Consigne: Poursuivez l'éditorial ci-dessous sur la difficulté dans le jeu vidéo, en enchaînant directement après sa dernière phrase.

Passage extrait:
^^^^^^^^

EDITO : Le phénomène Cuphead aura marqué bien au-delà de ses qualités intrinsèques de jeu. Il aura mis en émoi l’ensemble de la sphère vidéoludique, qui ne parle depuis un mois et demi, que d’une chose : la difficulté dans le jeu vidéo.
Avec les années 2000 et la sortie des très familiales Wii et DS, le jeu vidéo s’est très largement démocratisé. Au-delà des expériences de motion gaming introduites par la fameuse console de salon de Nintendo, les titres proposés ont vu leur difficulté globale diminuer. Choix du niveau de difficulté, récupération automatique de la santé du personnage, sont autant de moyens mis à la disposition du joueur lui permettant de traverser un jeu sans avoir à s’arracher les cheveux.

^^^^^^^^

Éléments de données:
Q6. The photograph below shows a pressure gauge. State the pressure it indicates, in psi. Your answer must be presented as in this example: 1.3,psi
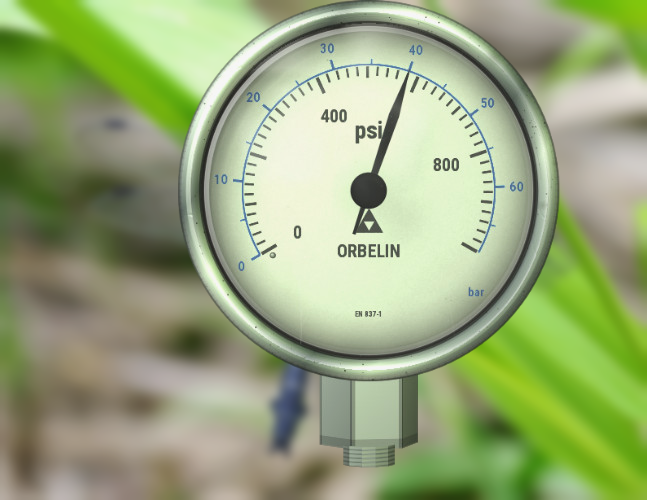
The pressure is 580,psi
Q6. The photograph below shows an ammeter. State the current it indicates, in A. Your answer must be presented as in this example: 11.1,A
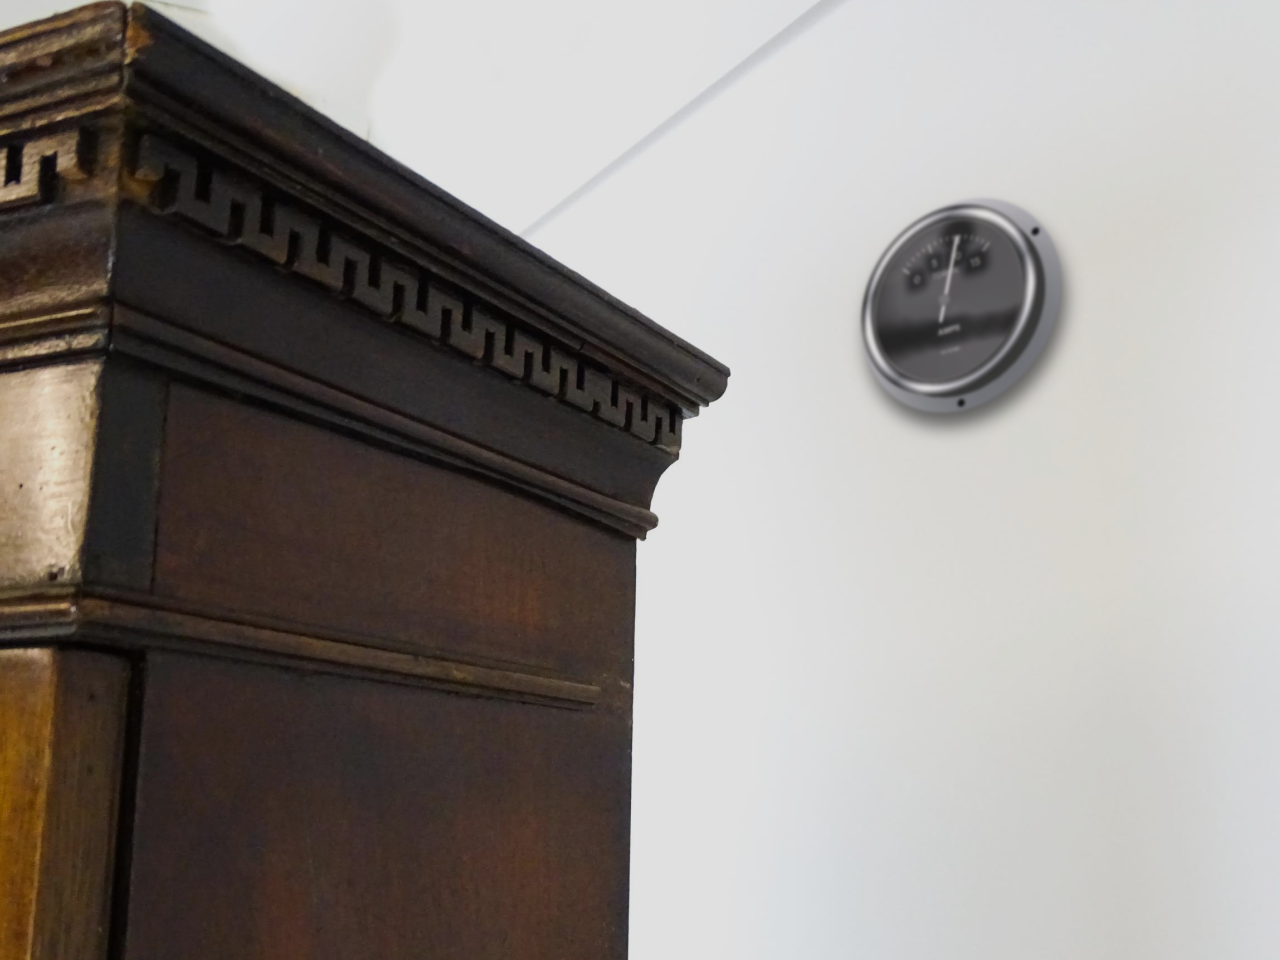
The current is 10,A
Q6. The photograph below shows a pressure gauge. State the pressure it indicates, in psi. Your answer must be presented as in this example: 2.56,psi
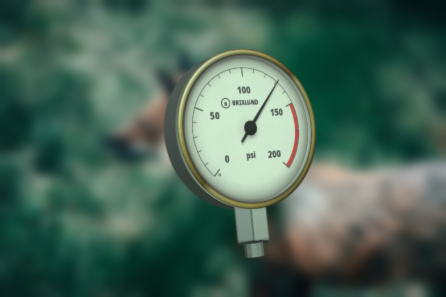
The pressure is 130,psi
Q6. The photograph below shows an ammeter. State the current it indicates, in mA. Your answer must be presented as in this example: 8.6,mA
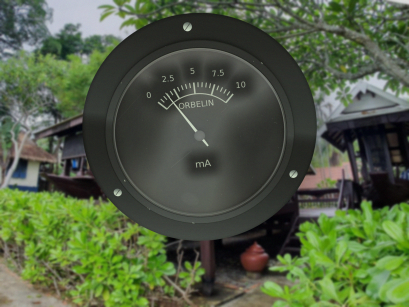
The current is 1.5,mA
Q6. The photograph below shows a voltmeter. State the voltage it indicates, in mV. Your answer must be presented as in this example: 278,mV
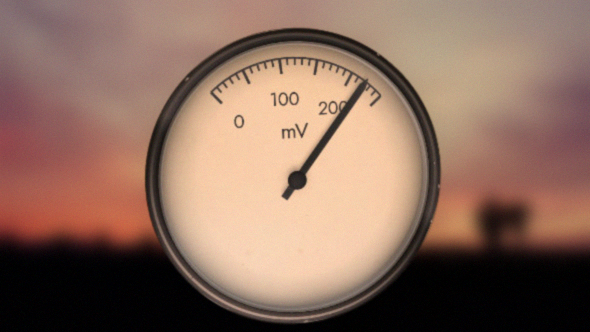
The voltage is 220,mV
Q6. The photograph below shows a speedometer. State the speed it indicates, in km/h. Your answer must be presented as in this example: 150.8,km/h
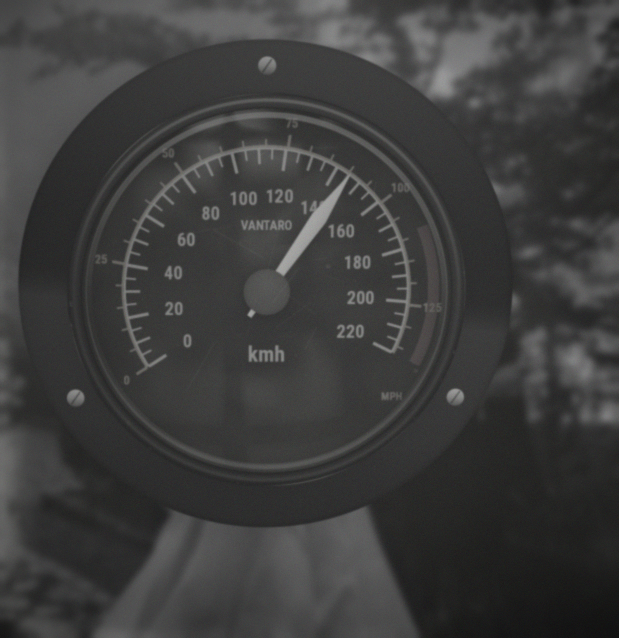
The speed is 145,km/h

^^^^^^^^

Zone de réponse:
L’orée des années 2010 représente à ce titre, un tournant. Avec la sortie des délicats Dark Souls et Super Meat Boy, l’industrie et les médias tiennent deux références de jeux difficiles qui influenceront largement les années à venir. Sur la seule année 2017, au moins 4 jeux auront été comparé à Dark Souls (Nioh, à raison, Zelda Breath of the Wild, Crash Bandicoot et Cuphead, à tort).
Cuphead justement, aura été à l’origine du drame de la rentrée : un journaliste pas assez bon pour finir le tutorial, un autre critiquant le jeu pour sa difficulté, en qualifiant le titre de « ratage ». Il n’en aura pas fallu plus pour lancer des débats passionnés sur le rôle de la presse JV et la place de la difficulté dans un jeu.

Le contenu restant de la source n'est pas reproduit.